Calcutta, March 4: Amit Chaudhuri does not like parts of this Calcutta. His relationship with the city is a little complicated. He is not the usual resident.

At the launch of his book Calcutta — Two years in the City (Hamish Hamilton) recently in the city, he spoke about how he would visit Calcutta as a boy in the 70s, on holiday from Bombay where his father was a well-placed corporate employee. Bombay life was “quotidian”; Calcutta was rich.

The exuberant children’s literature, the bright illustrated covers of the children’s magazines, and Tagore: these froze into a “holiday from his own culture”. “This was an education in what the modern city was,” he said at the Oxford Bookstore, where former parliamentarian Krishna Bose launched his book.

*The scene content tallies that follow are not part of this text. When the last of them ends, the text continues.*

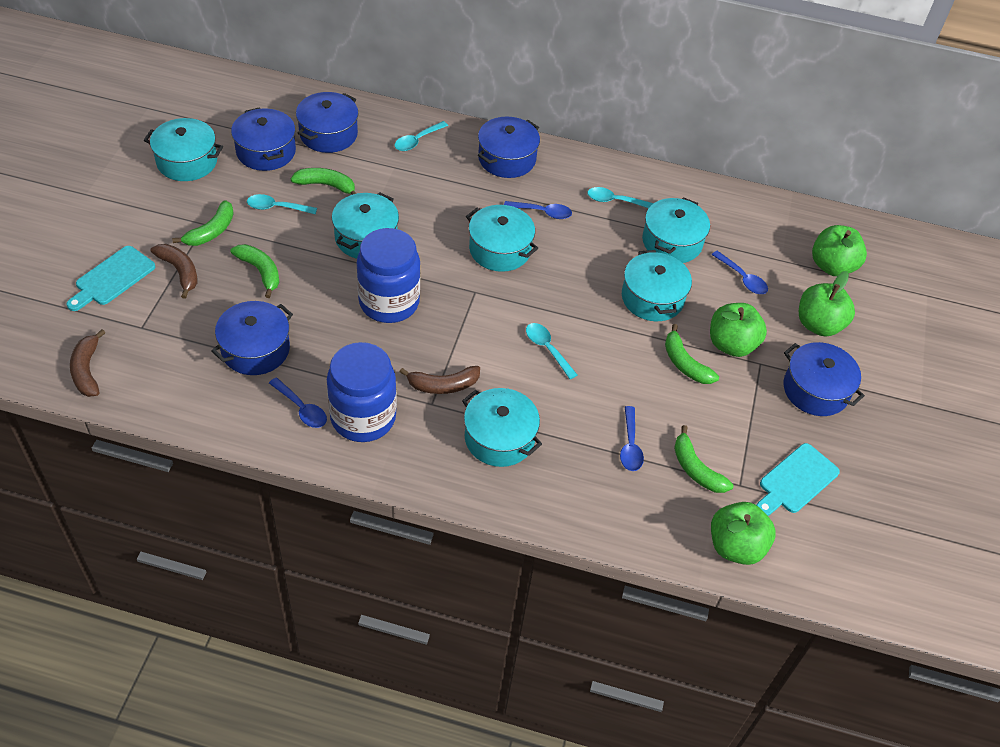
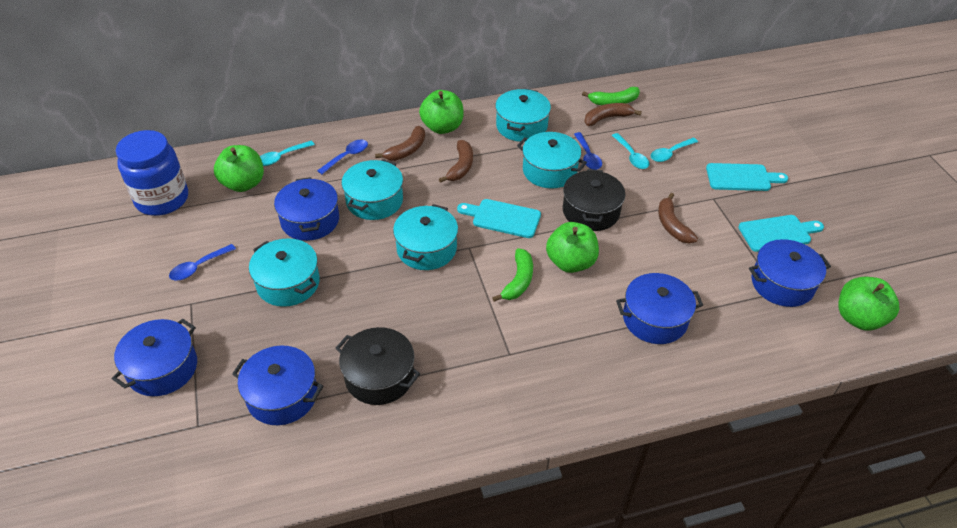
black pot: 0 -> 2
blue jar: 2 -> 1
blue spoon: 4 -> 3
brown banana: 3 -> 4
green banana: 5 -> 2
turquoise cutting board: 2 -> 3
turquoise pot: 6 -> 5
turquoise spoon: 4 -> 3

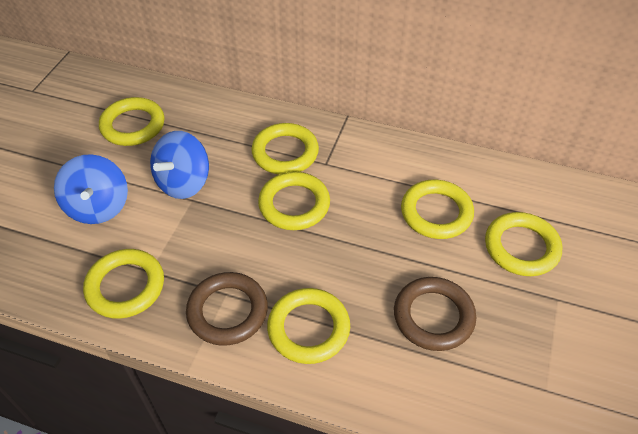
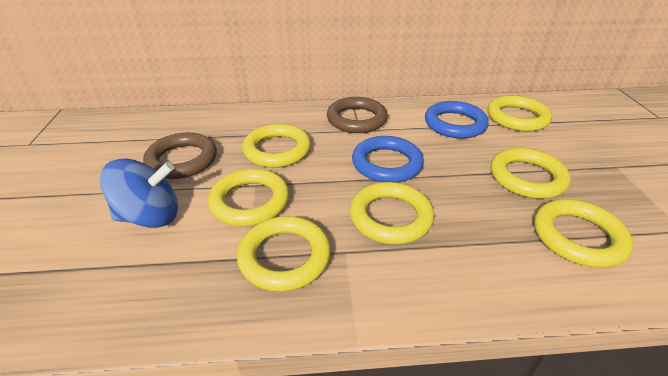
blue ring: 0 -> 2
blue spinning top: 2 -> 1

The book is an account of the years 2009-11 in the city. The writer, an onlooker, visits its many streets, especially Park Street, its many pasts, and meets numerous people. He may not like parts of this city, but then he loves it. Love is difficult. After his studies abroad, he came back to the city as a young man. “I made a choice to come back,” he said. The older city had passed away, which was inevitable: no place can be revisited. But the city had lost something. As an itinerant writer, who visits many places in the world, he keeps leaving and coming back to the city, and he still feels that excitement when coming back. And then it goes.

Walter Benjamin talks about two types of memories, Chaudhuri says. Memories you put together and destructive memory, things you can’t help. The second kind of memory, destroying the narrative, strikes like splinters. Memory of another Calcutta strikes Chaudhuri like these splinters.

The change started in the seventies and worked its way through the eighties, culminating in the recent upheavals.

So now, if Delhi is about power and Mumbai, formerly Bombay, about money, the most important question in Calcutta is: “Are you going to eat at home tonight?”

Chaudhuri comes down heavily on the “static versions” of the city’s past that feed the nostalgia-industry. In the same breath he mentions “static versions” of Tagore, especially of his songs. They are dead things. “Tagore has turned into what Buddhadeb Bose said of Sanskrit, ‘a venerated corpse’,” said Chaudhuri.